Lasers becoming standard of care for scar treatment

November 6, 2014

Laser treatments are rapidly becoming the standard of care for a wide variety of scars, according to an expert who spoke Thursday at the 2014 Annual Meeting of the American Society for Dermatologic Surgery.

Laser treatments are rapidly becoming the standard of care for a wide variety of scars, according to an expert who spoke Thursday at the 2014 Annual Meeting of the American Society for Dermatologic Surgery.

“This is really laser organ repair,” says Jill S. Waibel, M.D., a board-certified dermatologist specializing in cutaneous laser surgery and dermatologic care at Miami Dermatology and Laser Institute in Miami, Fla. “I tell patients that the laser is like a mechanic. We’re not going to give you a new car, but there’s nothing like the original equipment we got.”

READ: More coverage of the ASDS 2014 Annual Meeting

The first step is to use basic dermatology skills to diagnose the scar, Dr. Waibel says. “You really want to stare at that scar and figure out what the issues are.”

According to Dr. Waibel, small scars may be treated by injected antimetabolites in some cases, and surgery may be appropriate for scars under tension, such as those on the chest and shoulder, she says.

But lasers are appropriate for a wide variety of scars, including acne scars, keloids (“earlobe ones are your best bet”), surgical scars and deep atrophic scars, which are dermal depressions due to collagen destruction following injury, she says. Burn and trauma scars - including skin grafts, mesh grafts and donor sites - can be treated too, and there’s a growing need because “we now have a 95 percent survival for burned civilian and wounded warrior patients,” she told attendees.

=-=-=

● EXERCISE OBJECTIVE
Rewrite the stretch of the laser scar treatment article from "The first step" through "she told attendees.", substituting "sunken" for "atrophic".

[Dataset entries]
=-=-=

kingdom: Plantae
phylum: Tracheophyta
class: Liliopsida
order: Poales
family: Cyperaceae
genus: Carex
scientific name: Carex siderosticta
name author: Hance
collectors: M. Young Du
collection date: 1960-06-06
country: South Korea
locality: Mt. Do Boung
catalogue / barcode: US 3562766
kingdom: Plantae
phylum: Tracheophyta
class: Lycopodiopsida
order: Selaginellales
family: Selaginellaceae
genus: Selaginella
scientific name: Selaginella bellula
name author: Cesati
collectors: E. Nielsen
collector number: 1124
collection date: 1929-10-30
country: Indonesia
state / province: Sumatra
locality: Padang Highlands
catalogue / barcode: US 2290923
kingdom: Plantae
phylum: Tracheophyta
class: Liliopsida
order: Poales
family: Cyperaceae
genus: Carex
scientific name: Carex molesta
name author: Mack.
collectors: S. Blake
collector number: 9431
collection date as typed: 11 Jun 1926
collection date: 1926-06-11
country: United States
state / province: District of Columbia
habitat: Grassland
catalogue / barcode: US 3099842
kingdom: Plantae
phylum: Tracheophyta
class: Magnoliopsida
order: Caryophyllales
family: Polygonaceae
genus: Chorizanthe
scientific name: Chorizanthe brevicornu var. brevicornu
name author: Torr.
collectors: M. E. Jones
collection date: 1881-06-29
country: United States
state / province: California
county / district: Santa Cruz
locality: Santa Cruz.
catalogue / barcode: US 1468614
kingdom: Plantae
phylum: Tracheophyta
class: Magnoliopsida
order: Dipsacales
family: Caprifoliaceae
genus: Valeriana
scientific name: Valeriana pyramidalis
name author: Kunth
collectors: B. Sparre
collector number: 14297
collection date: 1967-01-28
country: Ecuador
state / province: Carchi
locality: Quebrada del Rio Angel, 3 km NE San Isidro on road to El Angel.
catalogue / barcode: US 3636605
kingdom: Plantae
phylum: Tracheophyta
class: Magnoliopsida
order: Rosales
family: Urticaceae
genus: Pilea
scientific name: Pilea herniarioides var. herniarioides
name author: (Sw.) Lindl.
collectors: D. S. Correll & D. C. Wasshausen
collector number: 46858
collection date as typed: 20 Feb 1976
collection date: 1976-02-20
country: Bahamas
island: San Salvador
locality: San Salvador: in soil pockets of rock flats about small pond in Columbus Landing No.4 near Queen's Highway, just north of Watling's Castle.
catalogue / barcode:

=-=-=

● REPLY TO THE EXERCISE
The first step is to use basic dermatology skills to diagnose the scar, Dr. Waibel says. “You really want to stare at that scar and figure out what the issues are.”

According to Dr. Waibel, small scars may be treated by injected antimetabolites in some cases, and surgery may be appropriate for scars under tension, such as those on the chest and shoulder, she says.

But lasers are appropriate for a wide variety of scars, including acne scars, keloids (“earlobe ones are your best bet”), surgical scars and deep sunken scars, which are dermal depressions due to collagen destruction following injury, she says. Burn and trauma scars - including skin grafts, mesh grafts and donor sites - can be treated too, and there’s a growing need because “we now have a 95 percent survival for burned civilian and wounded warrior patients,” she told attendees.